Mais à nous de faire un effort, à nous de savoir que Pueblo en vilo, de Luis González, c’est devenu les Barrières de la solitude. Ou que Os Sertões, d’Euclides da Cunha, on l’a traduit par Hautes Terres. Quant à Ag ka Darya , on vous le traduit mais en anglais River of fire. Estimez-vous heureux. C’est de votre faute, aussi, à ne pas connaître la romancière urdu Hyder Qurratulain. Lisez, que diable, cultivez-vous ?
Et pourtant, ce n’est pas ce qui me gêne le plus. Ce qui m’insupporte dans ce discours, c’est ce besoin de se faire percevoir en parfait citoyen du monde, ayant vécu partout sur la planète s’étant nourri à des mamelles variées, originales. Accumulant les idées qui plaisent au Journal de 20 heures. Aucune idée qui puisse heurter. Là, ce n’est plus un devoir de bon élève, c’est une épreuve d’entretien pour un recrutement de Master en grande école.
Est-ce le rôle d’un écrivain que de se poser en modèle pour le peuple ? Ou pour le petit peuple des écrivains ? Un écrivain est-il censé « bien penser » ? Je préfère le voir raisonner juste (ou paradoxalement, ce qui est une autre forme de justesse), je préfère le voir exprimer brillamment des pensées qui me dérangent. Je ne cherche pas chez les auteurs des leçons d’humanisme, ni même de morale prête à porter. Je rejette l’idée qu’on haïsse l’œuvre d’un auteur à cause du personnage. Je rejette encore plus l’idée qu’on l’applaudisse pour les mêmes raisons. Cette simple idée me gâche toute envie de lire ou d’écrire.
Je relis ce billet, avec quelque embarras. Il est toujours tentant, et facile, de se grandir en dénigrant plus grand que soi. L’ivrogne aura beau pisser quotidiennement sur le socle de la statue en l’insultant, il ne sera jamais plus grand que la statue. Il nous reste le droit de ne pas être d’accord, surtout avec les auteurs qu’on apprécie.

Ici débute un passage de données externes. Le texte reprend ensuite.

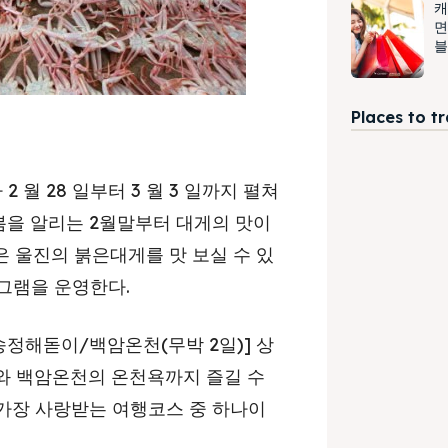
캐
면
블
Places to t
 월 28 일부터 3 월 3 일까지 펼쳐
 봄을 알리는 2월말부터 대게의 맛이
 울진의 붉은대게를 맛 보실 수 있
로그램을 운영한다.
송정해돋이/백암온천(무박 2일)] 상
와 백암온천의 온천욕까지 즐길 수
가장 사랑받는 여행코스 중 하나이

Car, et c’est ce qui me rend triste, j’ai bien aimé les quelques livres de Le Clézio que j’ai lus, et j’ai même beaucoup apprécié un passage de son discours, celui où il parle d’Elvira la conteuse. Merveilleuse fiction de romancier ! Car j’espère que c’est une fiction : je serais très déçu si c’était une histoire vraie.